The Knicks and Bucks have less cap space than Miami’s $20 million. Milwaukee has $15 million in space and can add a bit more if they rescind a qualifying offer to Miles Plumlee. The Knicks could clear out $16 million or a bit more, but have made their first offer in their quest for a shooting guard to the Hornets’ Courtney Lee.

Miami Heat team president Pat Riley talks about the recently completed season and the team's plans for free agency on Wed., May 18, 2016

On Friday, two of the league’s best available free agent shooting guards agreed to stay with their respective teams. DeMar DeRozan, 26, agreed to a five-year, $145 million contract with the Toronto Raptors and Bradley Beal, 23, reached a five-year, $128 million agreement with the Washington Wizards. Evan Fournier, 23, agreed to a five-year, $85 million deal to stay with the Orlando Magic.

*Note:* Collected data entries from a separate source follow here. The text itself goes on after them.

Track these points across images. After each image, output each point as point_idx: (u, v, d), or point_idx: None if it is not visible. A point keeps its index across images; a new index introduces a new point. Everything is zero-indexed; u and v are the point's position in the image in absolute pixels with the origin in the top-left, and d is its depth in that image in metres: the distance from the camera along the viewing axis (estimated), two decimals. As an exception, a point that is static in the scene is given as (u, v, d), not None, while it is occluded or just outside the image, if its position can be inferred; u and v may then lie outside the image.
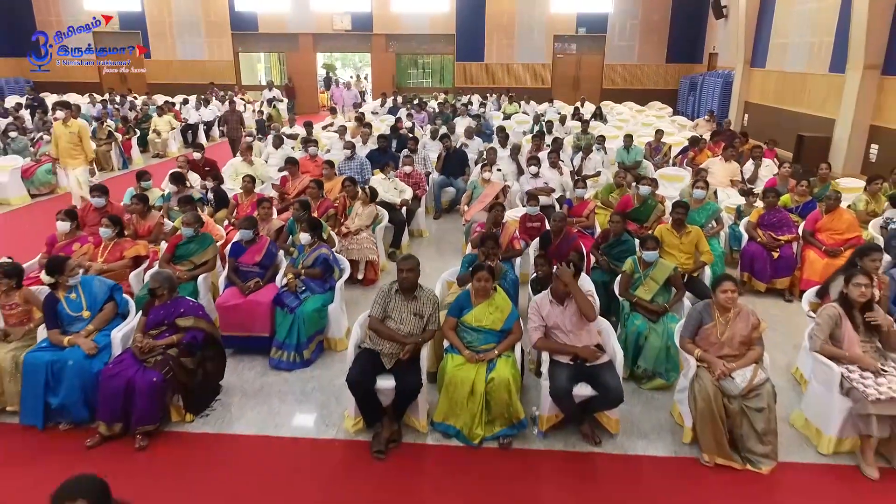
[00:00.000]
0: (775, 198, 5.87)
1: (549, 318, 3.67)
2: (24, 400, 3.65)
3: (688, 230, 5.12)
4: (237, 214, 6.18)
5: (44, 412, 3.64)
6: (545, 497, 3.28)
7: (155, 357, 3.63)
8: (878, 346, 3.55)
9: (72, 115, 7.80)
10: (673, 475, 3.44)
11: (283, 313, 4.47)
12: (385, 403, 3.63)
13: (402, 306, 3.74)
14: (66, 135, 7.65)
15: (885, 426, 3.37)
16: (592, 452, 3.59)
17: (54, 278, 3.73)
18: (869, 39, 10.50)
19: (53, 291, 3.76)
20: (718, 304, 3.54)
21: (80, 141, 7.70)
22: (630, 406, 3.99)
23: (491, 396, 3.54)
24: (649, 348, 4.15)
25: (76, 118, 8.15)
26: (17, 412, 3.73)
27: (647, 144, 9.98)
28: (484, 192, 6.83)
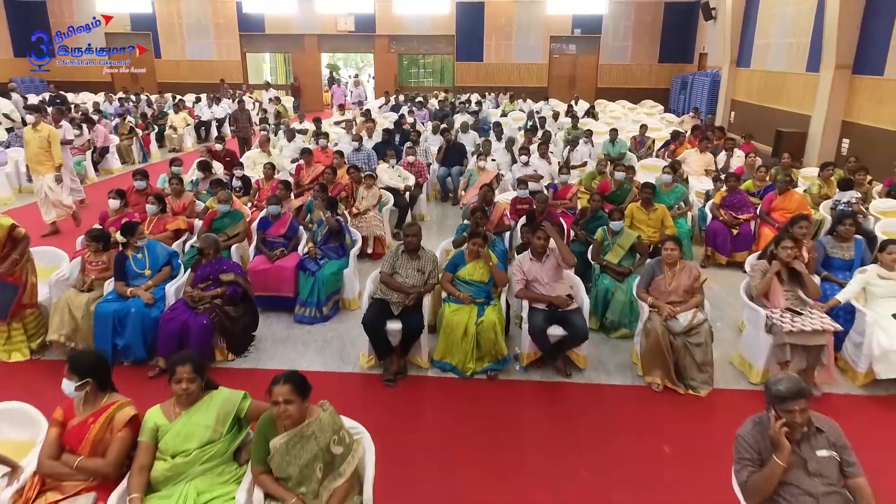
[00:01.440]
0: (736, 182, 6.65)
1: (530, 273, 4.45)
2: (96, 341, 4.41)
3: (654, 208, 5.90)
4: (259, 197, 6.96)
5: (112, 352, 4.42)
6: (524, 416, 4.05)
7: (204, 305, 4.41)
8: (798, 295, 4.32)
9: (42, 118, 7.46)
10: (629, 399, 4.22)
11: (306, 276, 5.25)
12: (393, 343, 4.40)
13: (407, 264, 4.52)
14: (35, 140, 7.30)
15: (801, 358, 4.14)
16: (564, 382, 4.38)
17: (126, 239, 4.51)
18: (840, 41, 11.24)
19: (124, 250, 4.54)
20: (665, 260, 4.32)
21: (50, 147, 7.32)
22: (598, 350, 4.78)
23: (480, 336, 4.32)
24: (616, 303, 4.93)
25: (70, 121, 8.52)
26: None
27: (633, 138, 10.76)
28: (479, 178, 7.61)
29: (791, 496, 2.35)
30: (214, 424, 2.60)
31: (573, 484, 3.36)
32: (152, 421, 2.59)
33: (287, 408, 2.40)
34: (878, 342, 4.13)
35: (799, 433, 2.39)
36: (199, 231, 5.63)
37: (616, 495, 3.28)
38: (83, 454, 2.53)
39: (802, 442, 2.40)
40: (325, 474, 2.44)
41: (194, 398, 2.62)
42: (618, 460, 3.57)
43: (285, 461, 2.42)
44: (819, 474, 2.35)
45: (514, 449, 3.65)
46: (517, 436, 3.78)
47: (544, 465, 3.51)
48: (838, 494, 2.34)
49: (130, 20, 22.34)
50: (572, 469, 3.49)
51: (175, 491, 2.46)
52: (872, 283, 4.35)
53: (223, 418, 2.62)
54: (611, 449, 3.67)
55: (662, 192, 6.58)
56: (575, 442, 3.74)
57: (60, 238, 7.30)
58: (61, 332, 4.43)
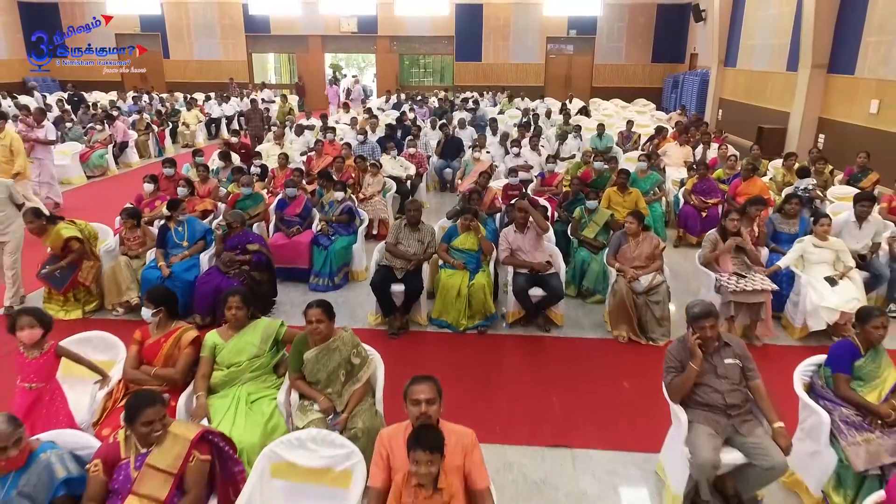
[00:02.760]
0: (705, 170, 7.37)
1: (514, 243, 5.17)
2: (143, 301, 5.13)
3: (629, 191, 6.61)
4: (274, 184, 7.67)
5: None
6: (508, 362, 4.77)
7: (234, 270, 5.13)
8: (744, 260, 5.03)
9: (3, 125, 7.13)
10: (598, 349, 4.94)
11: (319, 250, 5.97)
12: (397, 303, 5.12)
13: (409, 235, 5.24)
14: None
15: (744, 314, 4.87)
16: (544, 336, 5.10)
17: (171, 213, 5.24)
18: (815, 42, 11.96)
19: (167, 223, 5.27)
20: (627, 231, 5.05)
21: (12, 154, 6.93)
22: (575, 312, 5.50)
23: (472, 297, 5.04)
24: (591, 272, 5.65)
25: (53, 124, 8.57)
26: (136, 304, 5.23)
27: (620, 133, 11.48)
28: (475, 167, 8.32)
29: (704, 393, 3.07)
30: (259, 343, 3.33)
31: (547, 411, 4.08)
32: (211, 341, 3.32)
33: (318, 326, 3.12)
34: (811, 300, 4.84)
35: (711, 346, 3.11)
36: (223, 211, 6.35)
37: (580, 417, 3.99)
38: (157, 366, 3.25)
39: (714, 353, 3.11)
40: (346, 379, 3.16)
41: (242, 323, 3.35)
42: (585, 394, 4.28)
43: (316, 368, 3.14)
44: (726, 377, 3.07)
45: (498, 388, 4.36)
46: (502, 379, 4.50)
47: (523, 399, 4.22)
48: (739, 392, 3.06)
49: (140, 21, 22.98)
50: (547, 401, 4.20)
51: (230, 392, 3.18)
52: (808, 251, 5.06)
53: (265, 339, 3.35)
54: (580, 386, 4.39)
55: (639, 178, 7.30)
56: (550, 381, 4.45)
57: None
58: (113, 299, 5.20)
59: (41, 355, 3.13)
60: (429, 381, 2.45)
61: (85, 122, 12.79)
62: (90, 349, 3.49)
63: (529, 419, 3.98)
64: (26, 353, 3.13)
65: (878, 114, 10.44)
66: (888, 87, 10.20)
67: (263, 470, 2.59)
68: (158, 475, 2.27)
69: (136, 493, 2.25)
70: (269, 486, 2.60)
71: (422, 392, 2.38)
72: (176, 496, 2.29)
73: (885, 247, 5.56)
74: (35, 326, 3.12)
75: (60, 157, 10.49)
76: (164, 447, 2.32)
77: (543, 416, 4.03)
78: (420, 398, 2.37)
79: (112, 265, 5.30)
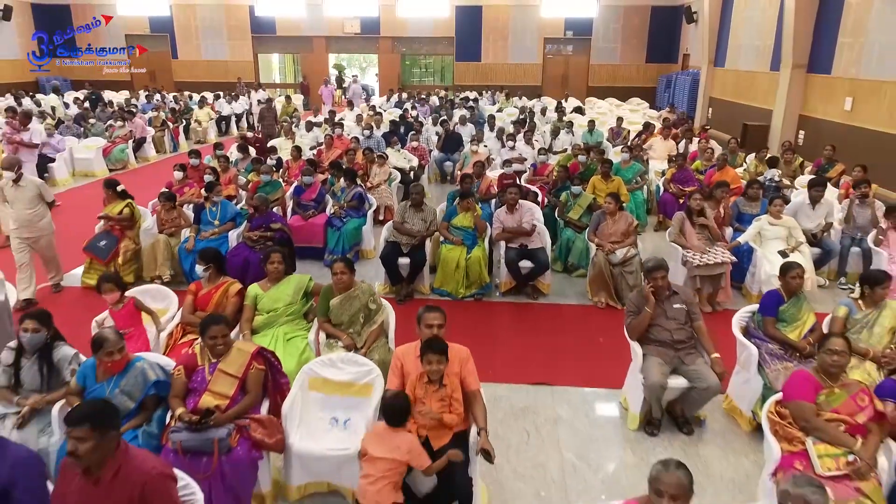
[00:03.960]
0: (683, 161, 8.08)
1: (505, 222, 5.88)
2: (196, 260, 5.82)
3: (612, 179, 7.31)
4: (289, 174, 8.38)
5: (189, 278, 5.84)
6: (500, 324, 5.47)
7: (260, 245, 5.84)
8: (708, 236, 5.73)
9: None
10: (579, 313, 5.65)
11: (333, 231, 6.68)
12: (403, 274, 5.82)
13: (413, 215, 5.95)
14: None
15: (708, 284, 5.58)
16: (532, 303, 5.81)
17: (207, 195, 5.96)
18: (796, 43, 12.65)
19: (204, 203, 5.99)
20: (605, 210, 5.76)
21: None
22: (561, 284, 6.21)
23: (469, 269, 5.75)
24: (575, 249, 6.35)
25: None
26: (167, 281, 5.92)
27: (610, 129, 12.18)
28: (472, 160, 9.02)
29: (656, 332, 3.77)
30: (292, 294, 4.04)
31: (532, 359, 4.79)
32: (253, 292, 4.03)
33: (342, 277, 3.83)
34: (765, 270, 5.54)
35: (662, 294, 3.81)
36: (246, 197, 7.06)
37: (560, 363, 4.70)
38: (209, 312, 3.95)
39: (665, 300, 3.82)
40: (364, 322, 3.87)
41: (279, 276, 4.07)
42: (566, 346, 4.99)
43: (339, 312, 3.85)
44: (674, 318, 3.77)
45: (492, 343, 5.06)
46: (495, 336, 5.20)
47: (513, 350, 4.94)
48: (685, 330, 3.76)
49: (149, 23, 23.62)
50: (532, 351, 4.91)
51: (269, 333, 3.90)
52: (764, 228, 5.77)
53: (297, 291, 4.07)
54: (562, 340, 5.10)
55: (622, 168, 8.01)
56: (536, 337, 5.16)
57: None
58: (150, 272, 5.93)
59: (123, 307, 3.92)
60: (438, 310, 3.16)
61: (104, 120, 13.50)
62: (149, 298, 4.21)
63: (517, 364, 4.69)
64: (112, 307, 3.91)
65: (852, 110, 11.13)
66: (860, 85, 10.90)
67: (303, 383, 3.29)
68: (227, 378, 2.97)
69: (211, 390, 2.95)
70: (307, 396, 3.30)
71: (434, 319, 3.10)
72: (240, 395, 2.99)
73: (837, 227, 6.27)
74: (114, 290, 3.90)
75: (85, 151, 11.25)
76: (231, 358, 3.02)
77: (529, 362, 4.73)
78: (433, 324, 3.08)
79: (151, 242, 6.01)
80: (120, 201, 5.93)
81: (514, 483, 3.39)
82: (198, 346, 3.09)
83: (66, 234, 6.40)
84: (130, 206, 5.95)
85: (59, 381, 3.13)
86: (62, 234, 6.25)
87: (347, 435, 3.17)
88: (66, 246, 6.23)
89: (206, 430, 2.77)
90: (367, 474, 2.61)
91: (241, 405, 2.94)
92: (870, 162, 8.04)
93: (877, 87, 10.39)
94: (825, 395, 2.86)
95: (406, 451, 2.61)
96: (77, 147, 11.15)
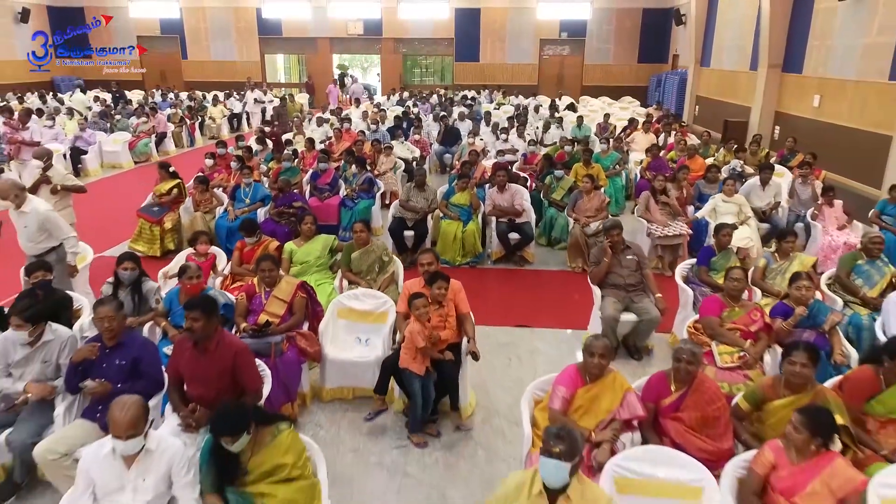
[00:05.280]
0: (657, 151, 9.03)
1: (496, 201, 6.83)
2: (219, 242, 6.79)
3: (592, 166, 8.26)
4: (304, 164, 9.33)
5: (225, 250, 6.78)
6: (491, 286, 6.42)
7: (285, 219, 6.79)
8: (670, 212, 6.68)
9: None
10: (559, 277, 6.60)
11: (346, 210, 7.62)
12: (408, 245, 6.77)
13: (417, 194, 6.90)
14: None
15: (669, 253, 6.52)
16: (519, 269, 6.77)
17: (248, 172, 6.95)
18: (771, 44, 13.60)
19: (238, 183, 6.95)
20: (581, 188, 6.72)
21: None
22: (544, 255, 7.16)
23: (464, 240, 6.70)
24: (557, 226, 7.30)
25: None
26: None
27: (598, 125, 13.13)
28: (469, 150, 9.97)
29: (613, 277, 4.73)
30: (321, 249, 5.01)
31: (516, 309, 5.73)
32: (289, 248, 4.99)
33: (361, 234, 4.79)
34: (718, 240, 6.48)
35: (618, 248, 4.76)
36: (269, 182, 8.01)
37: (540, 312, 5.65)
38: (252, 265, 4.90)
39: (621, 252, 4.77)
40: (379, 271, 4.83)
41: (311, 235, 5.03)
42: (545, 301, 5.94)
43: (359, 263, 4.80)
44: (627, 267, 4.72)
45: (483, 298, 6.00)
46: (486, 295, 6.15)
47: (500, 303, 5.88)
48: (635, 276, 4.71)
49: (160, 25, 24.52)
50: (516, 306, 5.86)
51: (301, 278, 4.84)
52: (719, 205, 6.71)
53: (325, 247, 5.04)
54: (542, 296, 6.05)
55: (602, 157, 8.97)
56: (521, 293, 6.11)
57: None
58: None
59: (206, 260, 4.92)
60: (431, 251, 4.13)
61: (126, 116, 14.46)
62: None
63: (503, 312, 5.64)
64: (197, 258, 4.87)
65: (820, 107, 12.08)
66: (826, 83, 11.85)
67: (333, 312, 4.25)
68: (278, 302, 3.91)
69: (266, 311, 3.90)
70: (336, 322, 4.26)
71: (425, 259, 4.13)
72: (288, 315, 3.94)
73: (784, 205, 7.23)
74: (207, 243, 4.99)
75: (113, 144, 12.19)
76: (281, 287, 3.97)
77: (513, 311, 5.69)
78: (424, 262, 4.11)
79: (190, 218, 6.96)
80: (171, 180, 6.88)
81: (496, 391, 4.34)
82: (256, 280, 4.04)
83: (97, 218, 7.35)
84: (179, 186, 6.91)
85: (146, 307, 4.08)
86: (94, 218, 7.21)
87: (368, 350, 4.13)
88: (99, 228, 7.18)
89: (265, 336, 3.72)
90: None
91: (290, 322, 3.89)
92: (834, 153, 9.00)
93: (840, 86, 11.34)
94: (728, 311, 3.82)
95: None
96: (105, 141, 12.10)
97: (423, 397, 3.60)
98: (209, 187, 7.34)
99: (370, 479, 3.45)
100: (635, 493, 2.61)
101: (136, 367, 3.12)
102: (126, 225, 7.44)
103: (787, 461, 2.43)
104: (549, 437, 2.20)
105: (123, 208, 7.12)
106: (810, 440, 2.37)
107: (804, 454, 2.41)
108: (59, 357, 3.23)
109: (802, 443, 2.38)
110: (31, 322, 3.16)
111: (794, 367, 2.80)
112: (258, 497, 2.36)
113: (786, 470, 2.42)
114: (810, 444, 2.38)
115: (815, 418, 2.38)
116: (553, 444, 2.17)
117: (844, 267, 4.59)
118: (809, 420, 2.37)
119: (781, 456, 2.45)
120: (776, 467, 2.44)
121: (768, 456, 2.47)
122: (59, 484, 3.00)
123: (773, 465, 2.45)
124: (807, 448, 2.39)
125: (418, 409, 3.61)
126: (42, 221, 4.78)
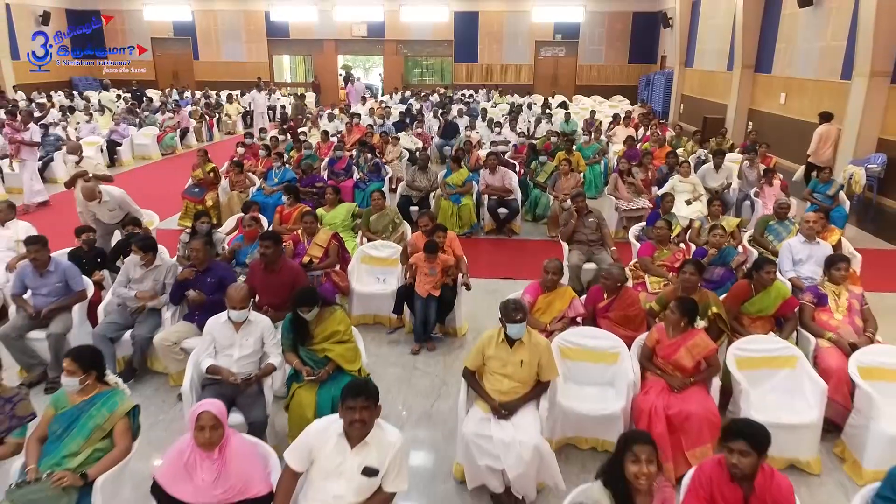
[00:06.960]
0: (632, 142, 10.26)
1: (488, 180, 8.06)
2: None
3: (574, 154, 9.48)
4: (320, 153, 10.55)
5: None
6: (483, 250, 7.64)
7: (308, 197, 8.00)
8: (635, 191, 7.91)
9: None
10: (541, 245, 7.81)
11: (359, 191, 8.84)
12: (413, 218, 7.98)
13: (421, 176, 8.14)
14: None
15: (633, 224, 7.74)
16: (507, 239, 8.01)
17: (278, 156, 8.18)
18: (745, 46, 14.80)
19: (269, 167, 8.19)
20: (559, 169, 7.95)
21: None
22: (530, 230, 8.40)
23: (461, 213, 7.92)
24: (541, 204, 8.53)
25: None
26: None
27: (585, 120, 14.36)
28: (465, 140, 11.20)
29: (578, 235, 5.95)
30: (345, 214, 6.24)
31: (503, 266, 6.95)
32: (319, 213, 6.21)
33: (378, 201, 6.02)
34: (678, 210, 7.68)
35: (582, 211, 5.98)
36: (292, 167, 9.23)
37: (523, 269, 6.85)
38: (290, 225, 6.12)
39: (584, 216, 5.98)
40: (392, 230, 6.05)
41: (335, 203, 6.27)
42: (528, 262, 7.15)
43: (376, 224, 6.05)
44: (589, 227, 5.94)
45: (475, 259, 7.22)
46: (478, 259, 7.36)
47: (490, 263, 7.10)
48: (596, 234, 5.93)
49: (172, 27, 25.67)
50: (503, 265, 7.08)
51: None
52: (676, 184, 7.93)
53: (348, 212, 6.27)
54: (525, 257, 7.27)
55: (584, 147, 10.20)
56: (508, 257, 7.33)
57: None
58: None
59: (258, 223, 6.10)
60: (427, 213, 5.38)
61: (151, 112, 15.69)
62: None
63: (491, 268, 6.88)
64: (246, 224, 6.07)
65: (785, 104, 13.30)
66: (791, 82, 13.07)
67: (357, 258, 5.49)
68: (317, 247, 5.14)
69: (308, 253, 5.12)
70: (360, 266, 5.50)
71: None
72: (325, 257, 5.17)
73: (734, 186, 8.46)
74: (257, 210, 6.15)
75: (143, 138, 13.43)
76: (320, 235, 5.20)
77: (500, 267, 6.91)
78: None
79: (228, 196, 8.19)
80: (208, 164, 8.10)
81: (483, 321, 5.56)
82: (301, 231, 5.28)
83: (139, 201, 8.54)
84: (214, 170, 8.14)
85: (214, 252, 5.29)
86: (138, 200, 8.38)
87: (385, 286, 5.36)
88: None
89: (309, 270, 4.95)
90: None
91: (326, 262, 5.12)
92: (796, 145, 10.11)
93: (802, 85, 12.57)
94: (658, 253, 5.05)
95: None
96: (136, 135, 13.33)
97: (425, 314, 4.83)
98: (243, 170, 8.57)
99: (389, 372, 4.67)
100: (574, 358, 3.85)
101: (221, 283, 4.34)
102: (168, 205, 8.65)
103: (666, 336, 3.65)
104: (510, 310, 3.41)
105: (161, 193, 8.32)
106: (680, 319, 3.57)
107: (677, 330, 3.62)
108: (165, 277, 4.46)
109: (675, 322, 3.59)
110: (144, 251, 4.39)
111: (685, 276, 4.02)
112: (321, 352, 3.56)
113: (665, 342, 3.63)
114: (680, 323, 3.59)
115: (685, 305, 3.59)
116: (514, 314, 3.39)
117: (759, 228, 5.83)
118: (680, 306, 3.58)
119: (663, 333, 3.67)
120: (659, 341, 3.66)
121: (653, 334, 3.69)
122: (169, 364, 4.23)
123: (657, 340, 3.67)
124: (678, 326, 3.60)
125: (419, 323, 4.85)
126: (121, 202, 6.05)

Still, even amid worrisome reports from ESPN and Wojnarowski, the Heat remains at least cautiously optimistic about getting a deal done with Wade, who has consistently said in the past year that he wants to finish his career here.

“He wants to win I think as much as he wants to do anything,” Riley said of Wade back in May. “Compensation to a player is not just a way to get paid and live your life. Compensation to a player is about recognition and respect and a place. And so, we know where he belongs. He’s a lifer. What he’s done in this city over the last 13 years is irreplaceable. So, we want to do the right thing. There’s no doubt.”